Dans l’empressement et l’effervescence de la discussion à propos de cette journée d’audience, j’ai oublié de lui dire quelque chose d’important.
Bravo Claude. Dans mon cœur –et je crois parler au nom de pas mal de monde en te disant cela- c’est toi le gagnant.
Je crois que la musique n’a pas rapport avec l’oeuvre. Il ne l’a pas créé et ne devrait pas avoir de retour là dessus. Dans les années 80, les lois sur les droit d’auteurs n’existaient pas comme aujourd’hui. Si la cour suprême juge en fonction des lois d’aujourd’hui des actions du passé ca laissera un dangeureux précédent. Celui-ci étant que tous les copyright trolls pourront voler les gens pour des gestes commis dans ces années là.

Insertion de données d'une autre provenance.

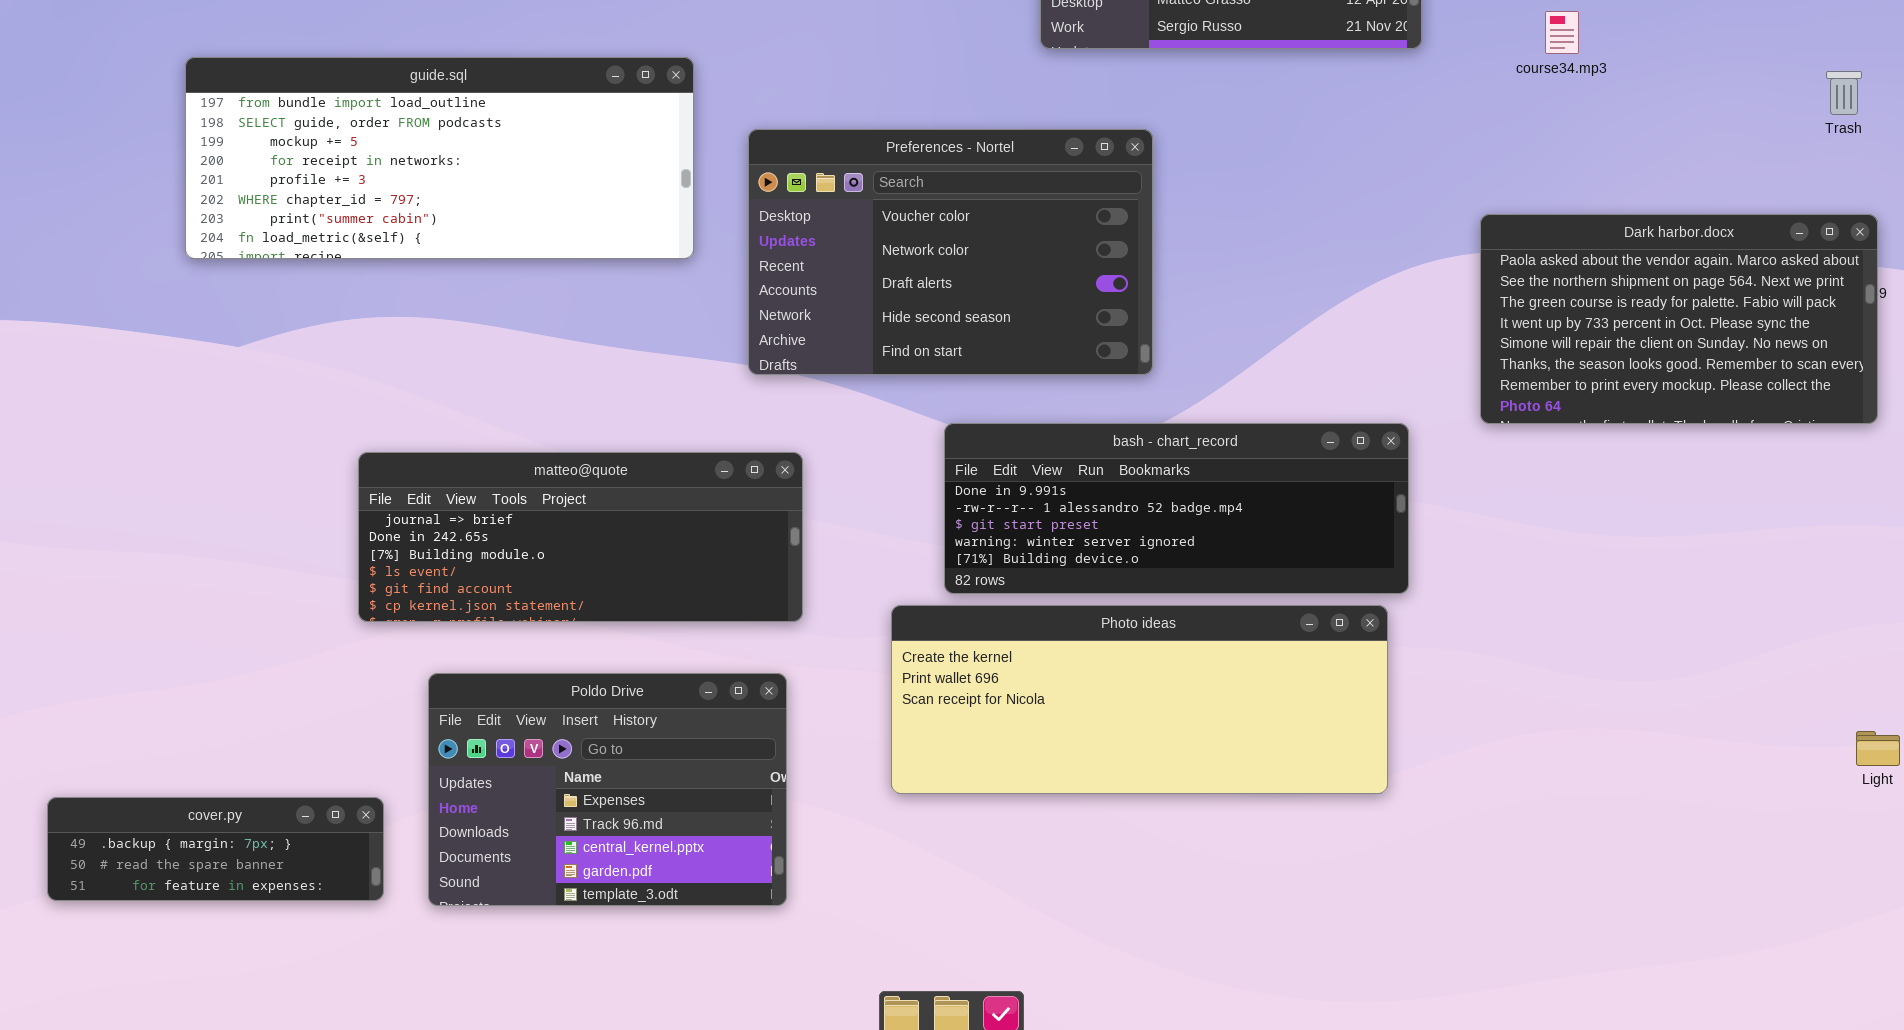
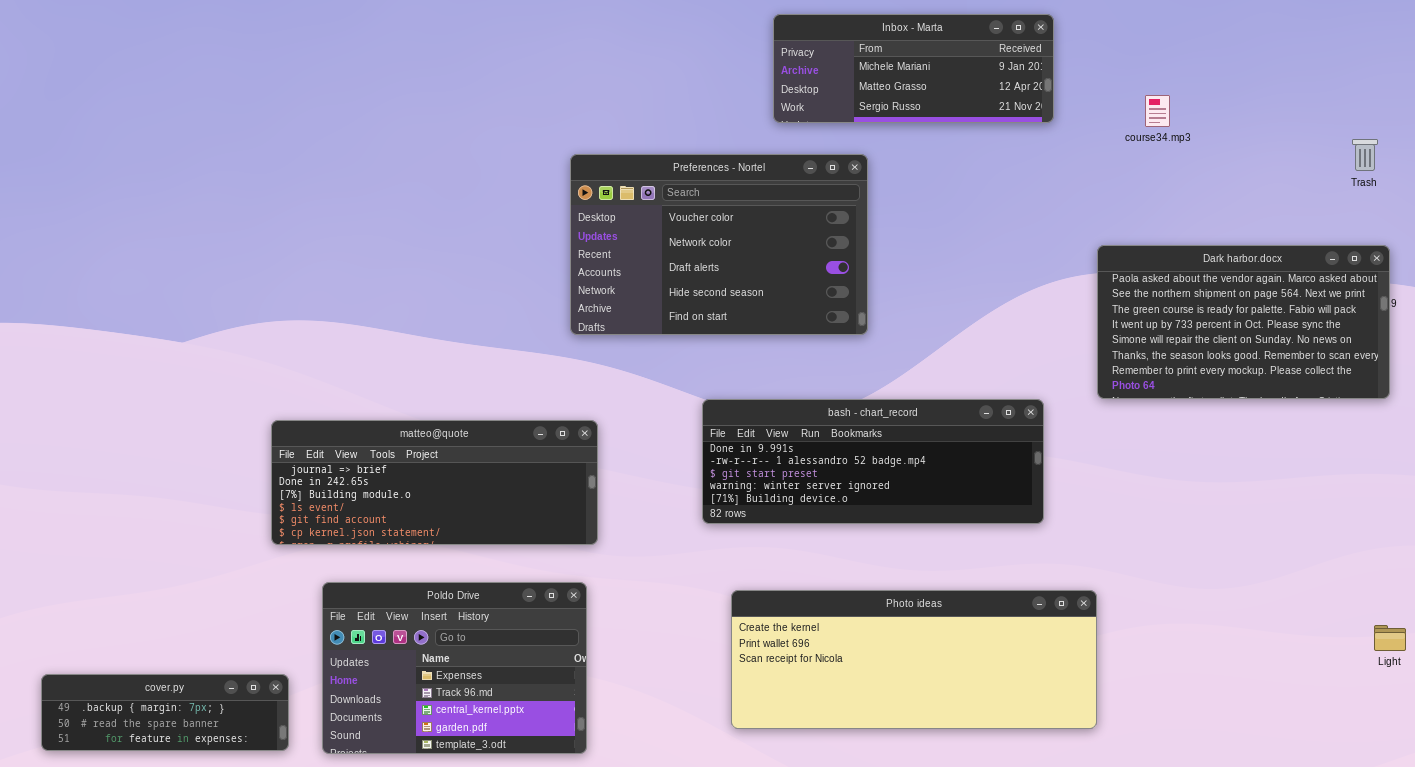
guide.sql: [185,57,694,259] -> none, closed
Preferences - Nortel: [748,129,1153,375] -> [570,154,868,335], moved
Photo ideas: [891,605,1388,794] -> [731,590,1097,729], moved

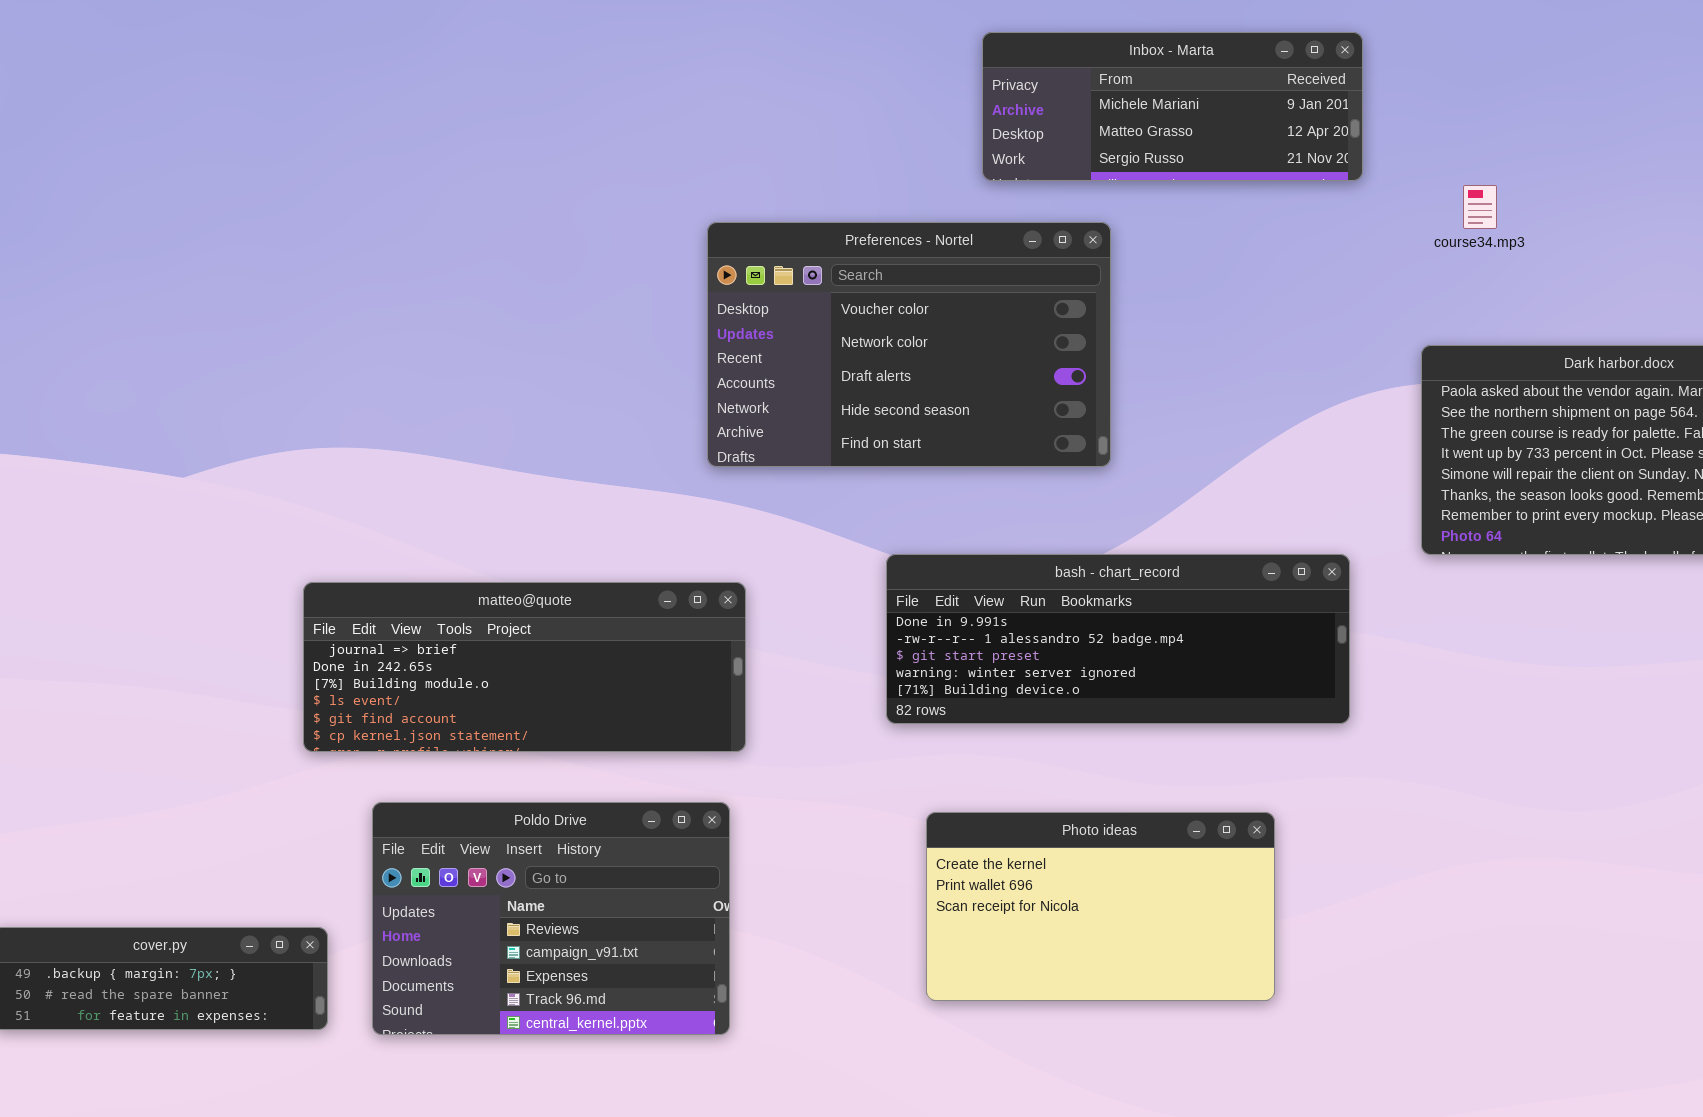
course34.mp3: [1145,95,1170,127] -> [1463,185,1497,229], moved
Poldo Drive: [322,582,587,754] -> [372,802,730,1035], scrolled up 2 rows
Photo ideas: [731,590,1097,729] -> [926,812,1275,1001], resized

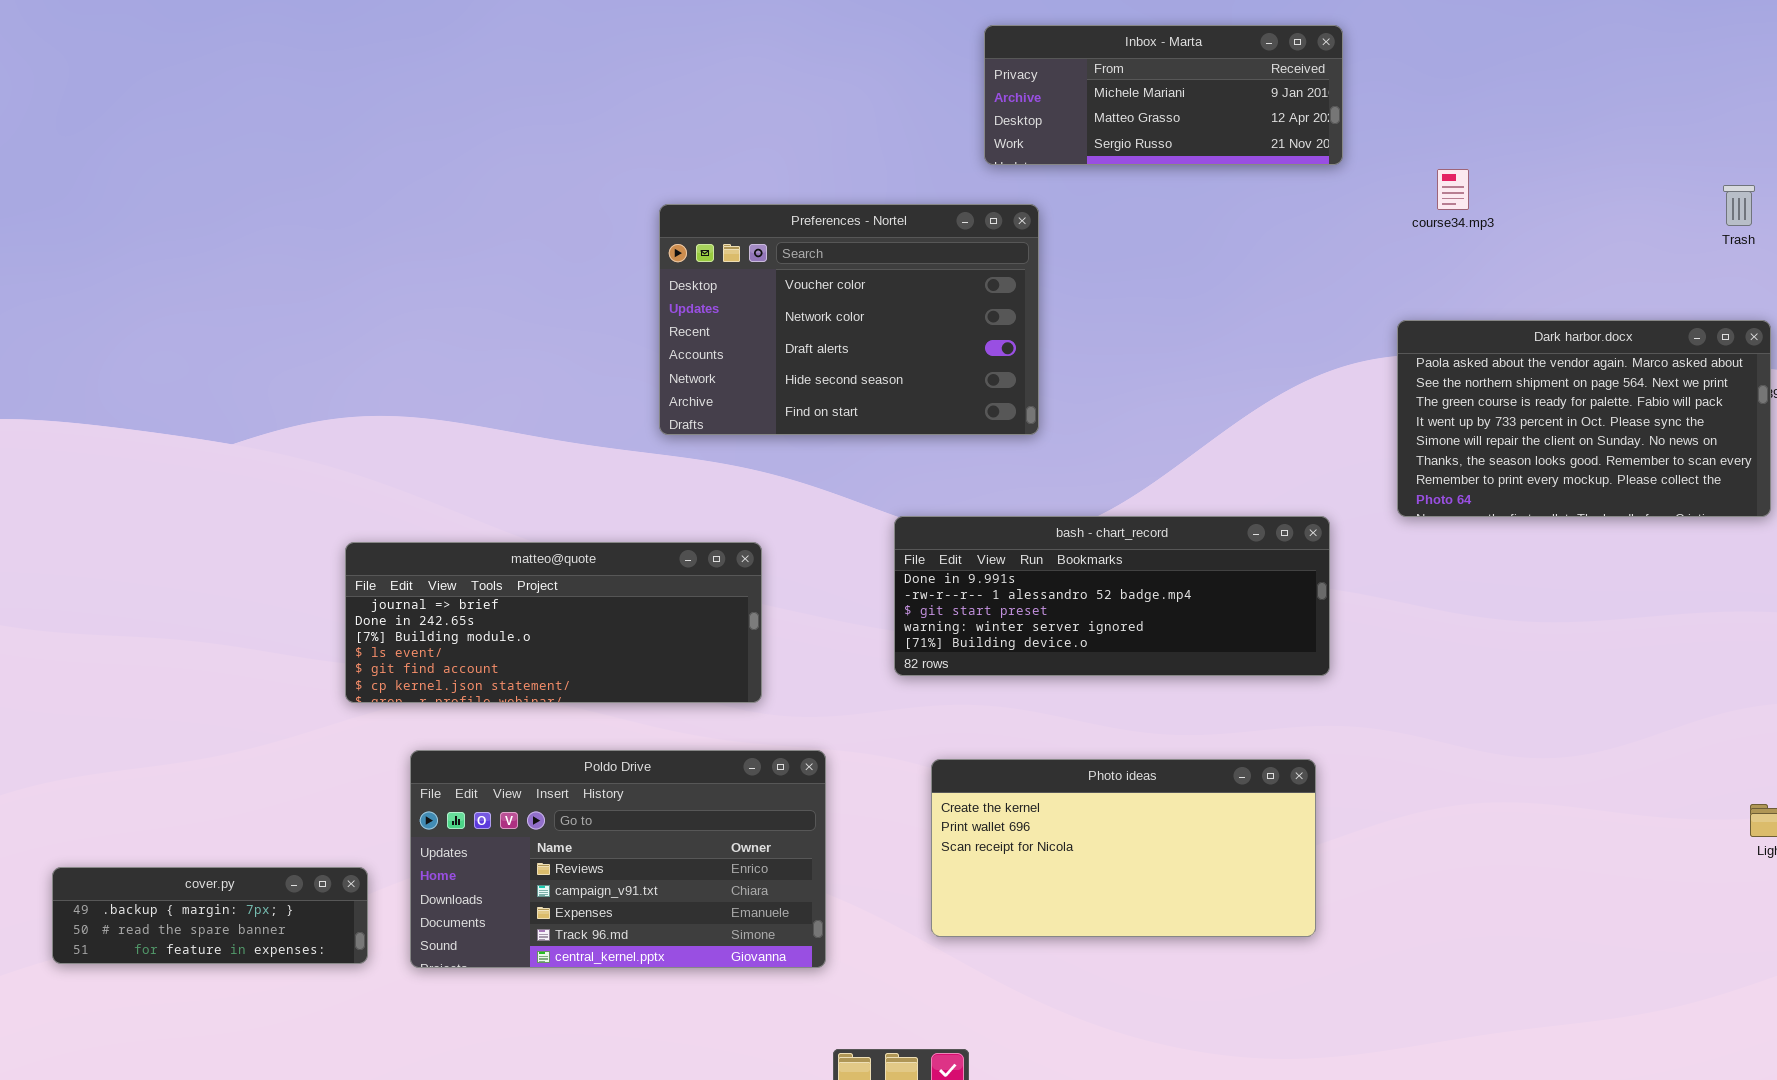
Preferences - Nortel: [707,222,1111,467] -> [659,204,1039,435], moved
Poldo Drive: [372,802,730,1035] -> [410,750,826,968], resized
Photo ideas: [926,812,1275,1001] -> [931,759,1316,937], resized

Un énorme bravo à cet homme qui a dû lutter contre des adversaires sans morale aucune que celle de l’argent. Je ne sais pas s’il pourra laisser un héritage financier à sa mort mais il nous en lègue un de taille de son vivant, celui d’un homme qui a su se tenir debout devant les loups. Bravo M. Robinson et merci!
« L’opinion émise dans ce billet n’engage que son auteur », peut-on lire, mais elle représente aussi très bien la mienne et de celle de bon nombre de lecteurs, j’en suis convaicu.
Merci pour ce texte, brillant amalgame d’informations et d’opinions.
Quel homme exceptionnel que ce M. Robinson. Comme le disait Simon Jodoin dans son article, ce procès est un polar. J’en rajouterais en disant que toute cette histoire est une des meilleures enquêtes que j’eusse entendu au Québec. Cette histoire mériterais d’être portée au grand écran par un réalisateur à la notoriété internationale avec tous ces détails croustillants. Peut-être serait-ce la seule vraie justice et la seule vraie façon d’obtenir un remboursement raisonnable pour M. Robinson? Pour la population du Canada, il s’agit d’un triste constat que bien courageux jusqu’à la folie doit être celui qui veut obtenir justice.